> [What you need to do] Format the text lines of the data below as a JSON list of strings, one string per line, with blank lines left out. Leave the pictures out of your answer.

Extracted data entries:
◇ ◇ ◇ ◇ ◇
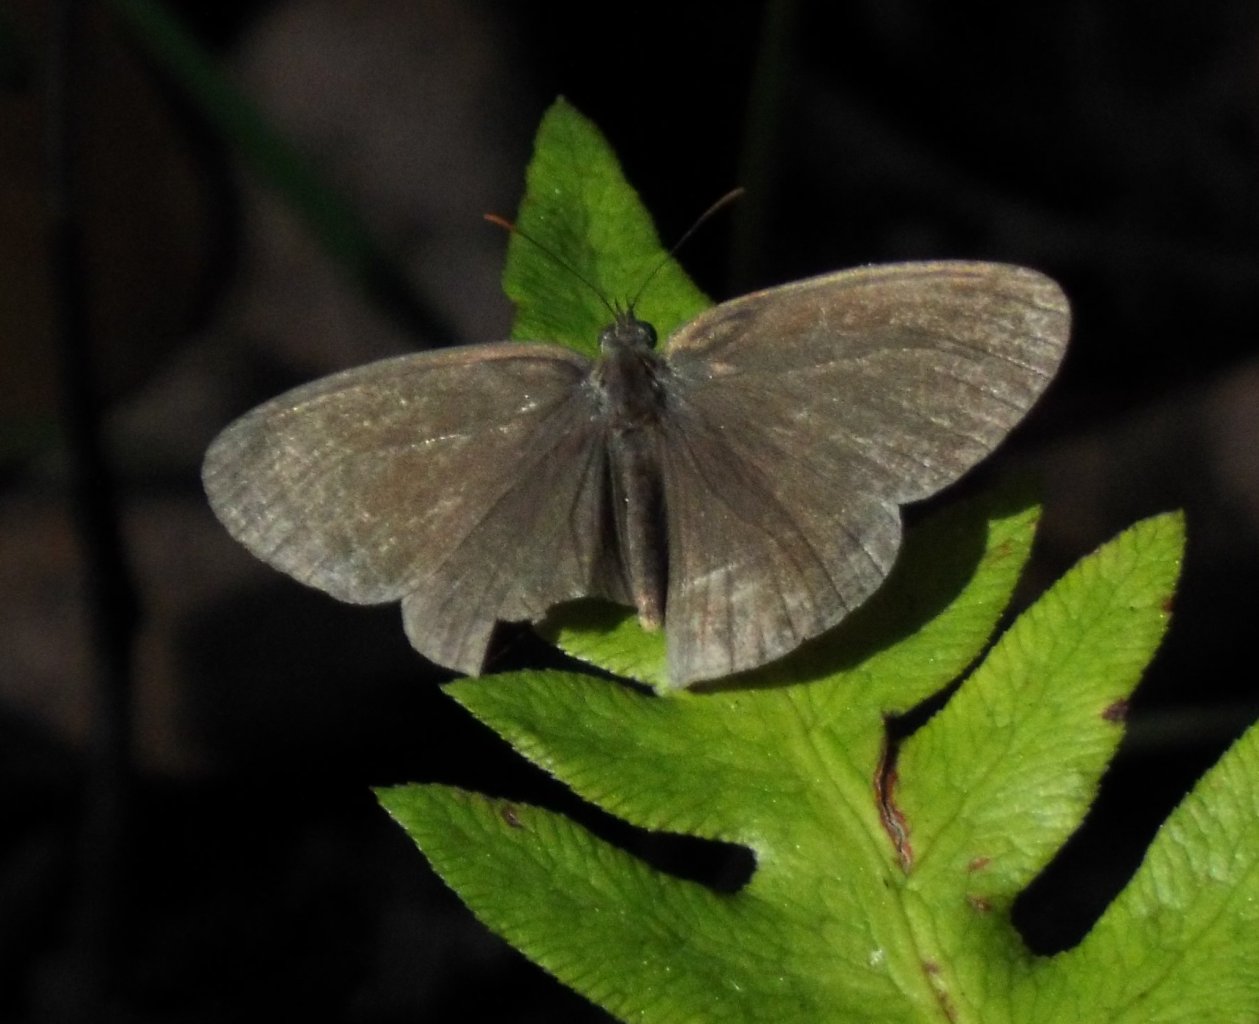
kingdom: Animalia
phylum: Arthropoda
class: Insecta
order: Lepidoptera
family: Nymphalidae
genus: Hermeuptychia
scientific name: Hermeuptychia intricata
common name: Intricate Satyr
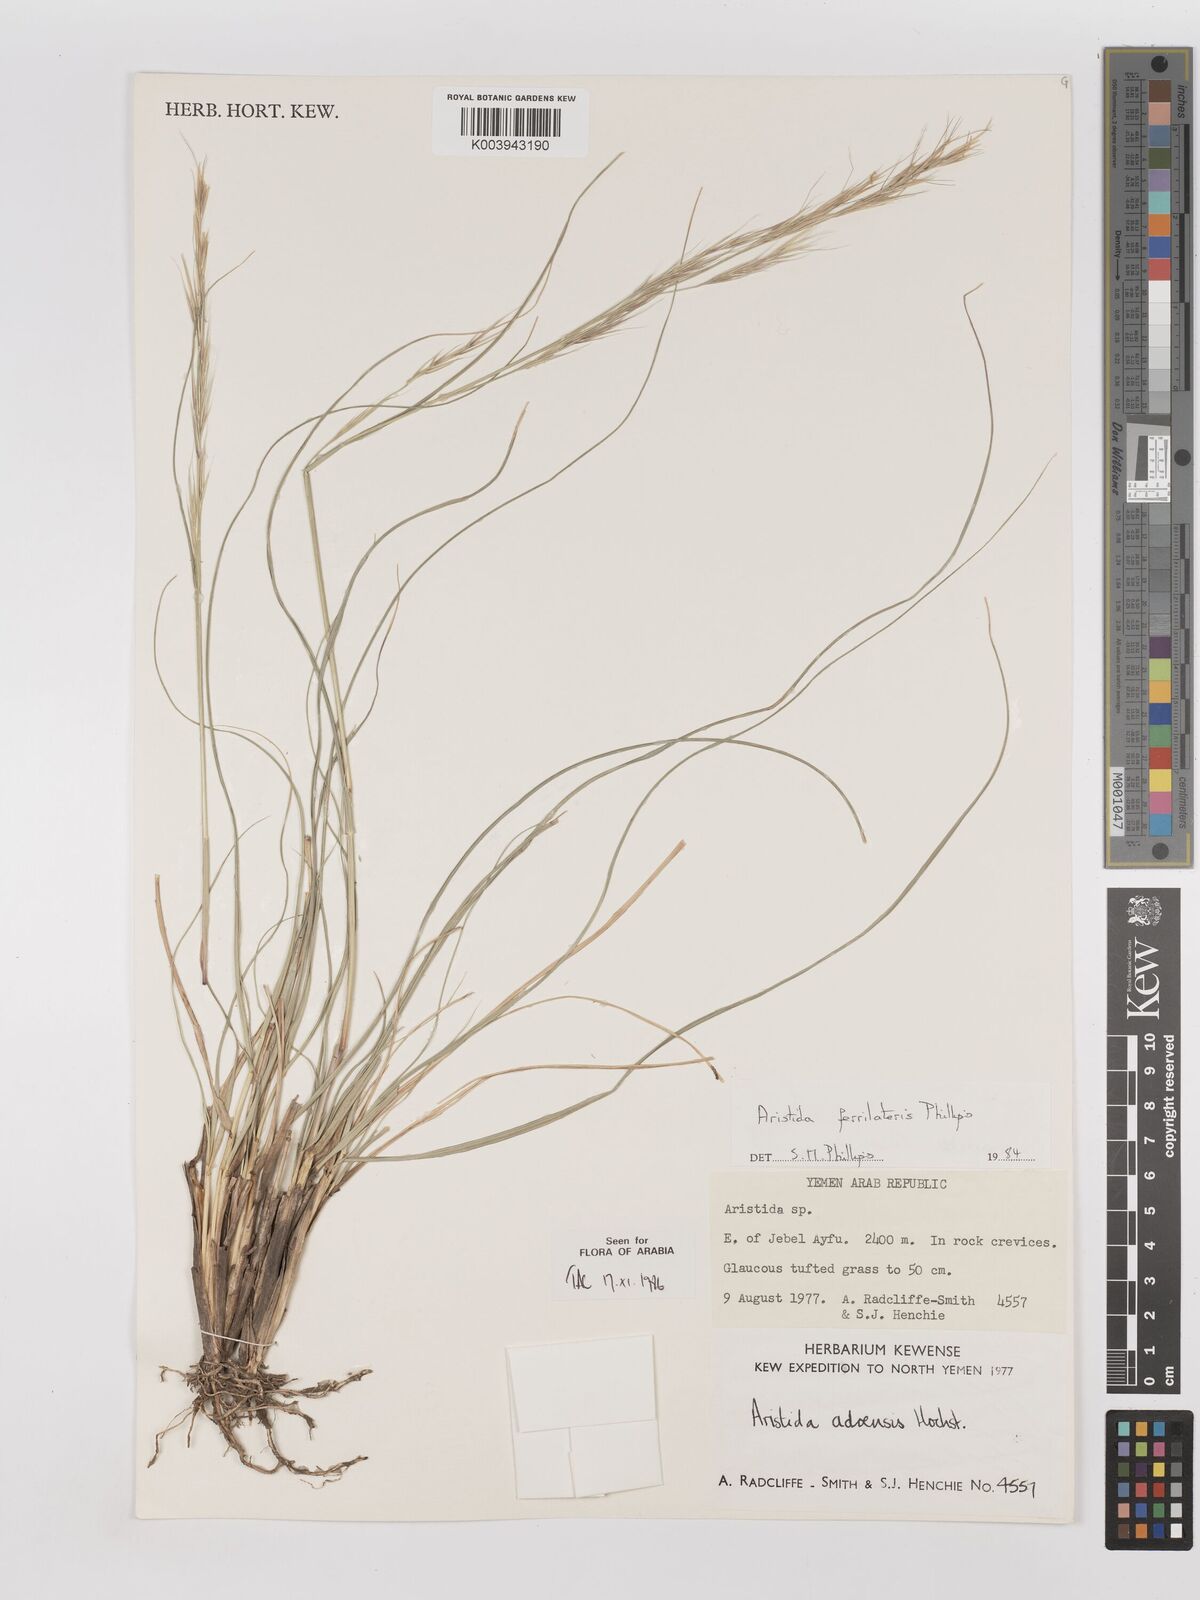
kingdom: Plantae
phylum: Tracheophyta
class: Liliopsida
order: Poales
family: Poaceae
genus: Aristida
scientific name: Aristida ferrilateris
◇ ◇ ◇ ◇ ◇
> [Correct result]
[
  "kingdom: Animalia",
  "phylum: Arthropoda",
  "class: Insecta",
  "order: Lepidoptera",
  "family: Nymphalidae",
  "genus: Hermeuptychia",
  "scientific name: Hermeuptychia intricata",
  "common name: Intricate Satyr",
  "kingdom: Plantae",
  "phylum: Tracheophyta",
  "class: Liliopsida",
  "order: Poales",
  "family: Poaceae",
  "genus: Aristida",
  "scientific name: Aristida ferrilateris"
]